Some weekends matter more than others in a sportsperson’s life. Not the finals. Not the selections. Tournament weekends — and Easter weekend above all.
Every year, the same ritual. Clubs empty their gyms and regular pitches, cram overexcited kids into minibuses that smell of wet synthetic turf and crisps, and hit the road towards a tournament somewhere in France. For two or three days, sport becomes what it should always be: a magnificent excuse to live together.
Nantes, a spring weekend
I was twelve. Under-14 category. Stade Français was taking us to a tournament in Nantes — one of those big youth gatherings where you cross paths with clubs whose names you’d only ever seen in Midi Olympique, never imagining you’d one day play against them. Except I didn’t play.
The week before, I’d had the brilliant idea of breaking my wrist skiing. Cast from elbow to fingertips, my forearm about as mobile as a goalpost. Any sensible kid would have stayed home watching telly with a hot chocolate.
I didn’t think about it for a second.
Because missing a match is nothing. Missing an Easter tournament is missing the whole point. The coach trips where you trade cards, the hotel rooms where nobody sleeps, the snacks, the organised chaos of thirty kids — what joy that was.
I spent the weekend on the sideline with my ridiculous cast, shouting encouragement that nobody heard, carrying the team bags with one arm, eating soggy sandwiches with the coaches. And it’s one of my best sporting memories.
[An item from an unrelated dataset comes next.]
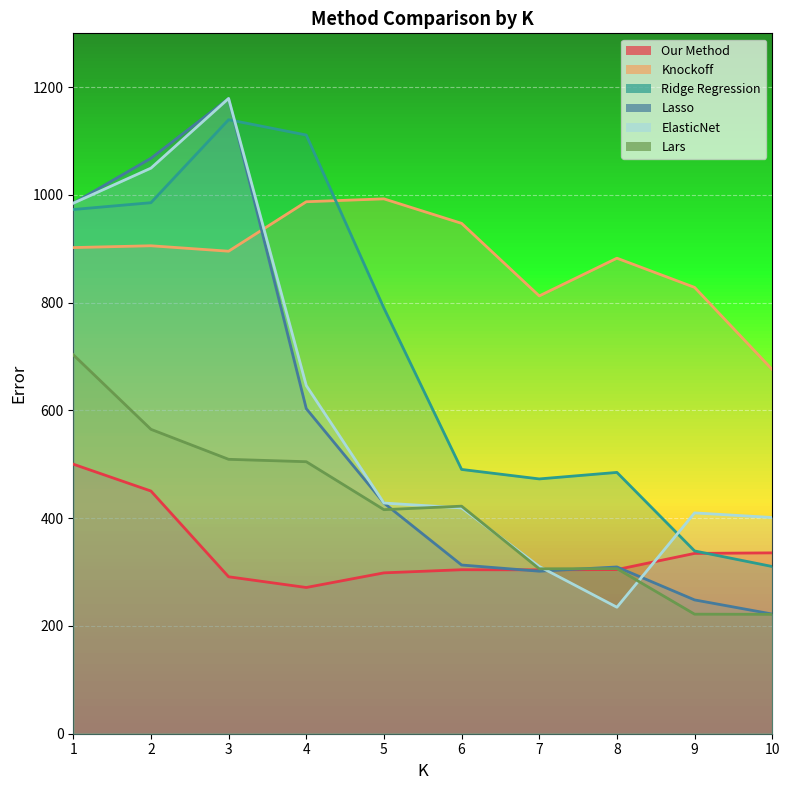

What is the value of the Knockoff point at the 10th from the left?

675.9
Not a single memory of a score. Not a single memory of a result. But I remember every trip, every laugh, every stolen snack.
What Easter reveals about grassroots sport
Easter weekend has always been a special moment in the sporting calendar. The federations know it — it’s when the friendly tournaments, cohesion camps, and away trips that break teams out of their routine all converge. It’s the moment when a club stops being a training venue and becomes a family.
And that’s precisely what makes grassroots sport irreplaceable.
You can digitalise registrations. You can automate fee reminders. You can manage selections on a screen. But you cannot automate the moment when a twelve-year-old with a cast on his arm decides that nothing in the world will stop him getting on that bus.
That decision doesn’t come from sport. It comes from belonging.
The volunteer’s paradox
And yet, for that weekend to exist, a volunteer — unpaid, probably exhausted — had to organise the transport, collect the parental authorisations, check the licences, chase the three families who hadn’t paid their fees, find accommodation, negotiate with the host club, print the match sheets, and probably handle a last-minute crisis on Friday evening at 10pm.
All of that without even Excel or WhatsApp — it was the 90s, after all.
That’s the paradox of French grassroots sport: the most human moments rest on the shoulders of people drowning in the most inhuman admin.
Why I built Paak
I built Paak for the volunteer who, on an Easter Friday evening, should be packing the kits instead of chasing membership fees.
So the bus leaves on time. So the licences are up to date. So the authorisations are signed. So everything is in order — and the volunteer can finally enjoy the tournament instead of managing it.
The kids don’t need to know that all of this is organised. They just need to get on the bus.
Happy Easter. And for those who have a tournament: enjoy every soggy sandwich.
Cyrille Barraud — Founder of Paak. Former flanker, wrist repaired since.